Good example of troubleshooting BSOD. The first Podnutz podcast also deals with BSOD problems at boot up. Podnutz is a relatively new podcast on DIY computer repair. Well worth listening to:

http://podnutz.com/

Kirk says, March 25th, 2008   

sometimes , mostly motherboard is the damage when there’s nothing u can see in the monitor.

z0iid says, March 26th, 2008   

If you can boot into the windows recovery console, you can run “chkdsk /r”. You can run ntfsdos from the Ultimate Boot CD, but you don’t get the chkdsk options. You can just run it, but not in repair mode.
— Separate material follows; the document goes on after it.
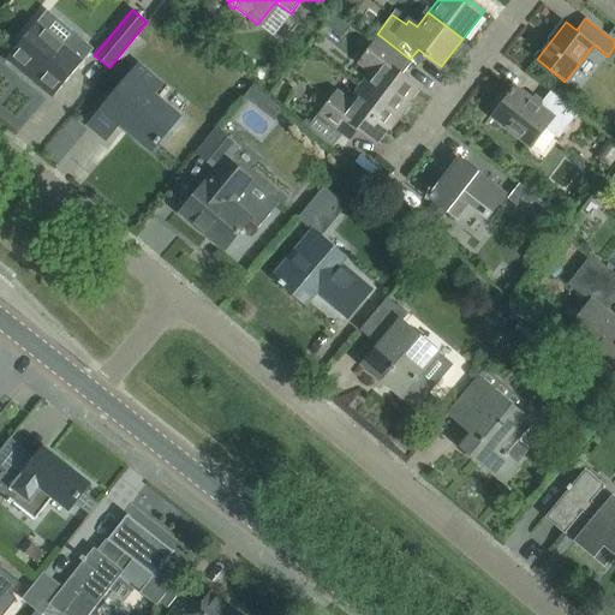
[(23,40),(7,58),(9,59),(13,53),(29,66),(24,72),(25,73),(30,67),(41,77),(36,83),(53,97),(69,78),(83,61),(94,51),(82,41),(72,53),(37,23),(23,40)]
First attack for blue screens? F8 and select “last known good configuration”. Occasionally, this does actually work. If that doesn’t, I do an harddrive scan (using the Ultimate Boot CD) based on the manufacturer of the HD. This may take some time, but sometimes you will find that the hard drive is “failing” and should be replaced.

At this point, you can slave up the drive and backup important files. If the drive still isn’t “visible” as a drive letter when slaved up, but shows up in mass storage devices - then you may need to use recovery software. My software of choice is EasyRecovery Professional.

As Martin says, occasionally you run up against bad memory or a processor, but the majority of the time (and I do this for a large organization) it has something to do with the harddrive or filesystem.